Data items
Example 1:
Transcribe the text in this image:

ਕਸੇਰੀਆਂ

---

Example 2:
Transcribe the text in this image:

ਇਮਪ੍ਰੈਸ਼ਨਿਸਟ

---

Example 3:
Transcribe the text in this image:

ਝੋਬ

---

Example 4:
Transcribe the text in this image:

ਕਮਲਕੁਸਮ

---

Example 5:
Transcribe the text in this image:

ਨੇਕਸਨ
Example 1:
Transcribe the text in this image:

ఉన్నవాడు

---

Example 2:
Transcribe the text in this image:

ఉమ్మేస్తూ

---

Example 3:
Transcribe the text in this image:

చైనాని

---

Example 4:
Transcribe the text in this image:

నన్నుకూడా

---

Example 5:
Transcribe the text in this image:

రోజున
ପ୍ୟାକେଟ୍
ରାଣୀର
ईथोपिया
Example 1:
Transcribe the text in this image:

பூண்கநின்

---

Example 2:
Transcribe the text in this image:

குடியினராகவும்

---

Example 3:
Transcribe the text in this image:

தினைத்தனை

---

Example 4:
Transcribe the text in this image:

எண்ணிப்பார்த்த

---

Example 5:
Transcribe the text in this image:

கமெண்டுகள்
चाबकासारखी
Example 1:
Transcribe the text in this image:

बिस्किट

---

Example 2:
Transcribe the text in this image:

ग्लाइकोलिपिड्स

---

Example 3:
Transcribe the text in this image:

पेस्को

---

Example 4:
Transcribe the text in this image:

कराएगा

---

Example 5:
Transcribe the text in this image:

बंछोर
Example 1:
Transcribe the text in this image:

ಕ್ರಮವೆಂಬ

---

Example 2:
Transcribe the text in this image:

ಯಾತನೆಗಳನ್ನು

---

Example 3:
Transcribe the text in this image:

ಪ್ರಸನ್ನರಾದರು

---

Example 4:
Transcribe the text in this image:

§ YOUR ASSIGNMENT: The entries above are to be copied word for word.

§ RESPONSE TO THE EXERCISE:
Example 1:
Transcribe the text in this image:

ਕਸੇਰੀਆਂ

---

Example 2:
Transcribe the text in this image:

ਇਮਪ੍ਰੈਸ਼ਨਿਸਟ

---

Example 3:
Transcribe the text in this image:

ਝੋਬ

---

Example 4:
Transcribe the text in this image:

ਕਮਲਕੁਸਮ

---

Example 5:
Transcribe the text in this image:

ਨੇਕਸਨ
Example 1:
Transcribe the text in this image:

ఉన్నవాడు

---

Example 2:
Transcribe the text in this image:

ఉమ్మేస్తూ

---

Example 3:
Transcribe the text in this image:

చైనాని

---

Example 4:
Transcribe the text in this image:

నన్నుకూడా

---

Example 5:
Transcribe the text in this image:

రోజున
ପ୍ୟାକେଟ୍
ରାଣୀର
ईथोपिया
Example 1:
Transcribe the text in this image:

பூண்கநின்

---

Example 2:
Transcribe the text in this image:

குடியினராகவும்

---

Example 3:
Transcribe the text in this image:

தினைத்தனை

---

Example 4:
Transcribe the text in this image:

எண்ணிப்பார்த்த

---

Example 5:
Transcribe the text in this image:

கமெண்டுகள்
चाबकासारखी
Example 1:
Transcribe the text in this image:

बिस्किट

---

Example 2:
Transcribe the text in this image:

ग्लाइकोलिपिड्स

---

Example 3:
Transcribe the text in this image:

पेस्को

---

Example 4:
Transcribe the text in this image:

कराएगा

---

Example 5:
Transcribe the text in this image:

बंछोर
Example 1:
Transcribe the text in this image:

ಕ್ರಮವೆಂಬ

---

Example 2:
Transcribe the text in this image:

ಯಾತನೆಗಳನ್ನು

---

Example 3:
Transcribe the text in this image:

ಪ್ರಸನ್ನರಾದರು

---

Example 4:
Transcribe the text in this image:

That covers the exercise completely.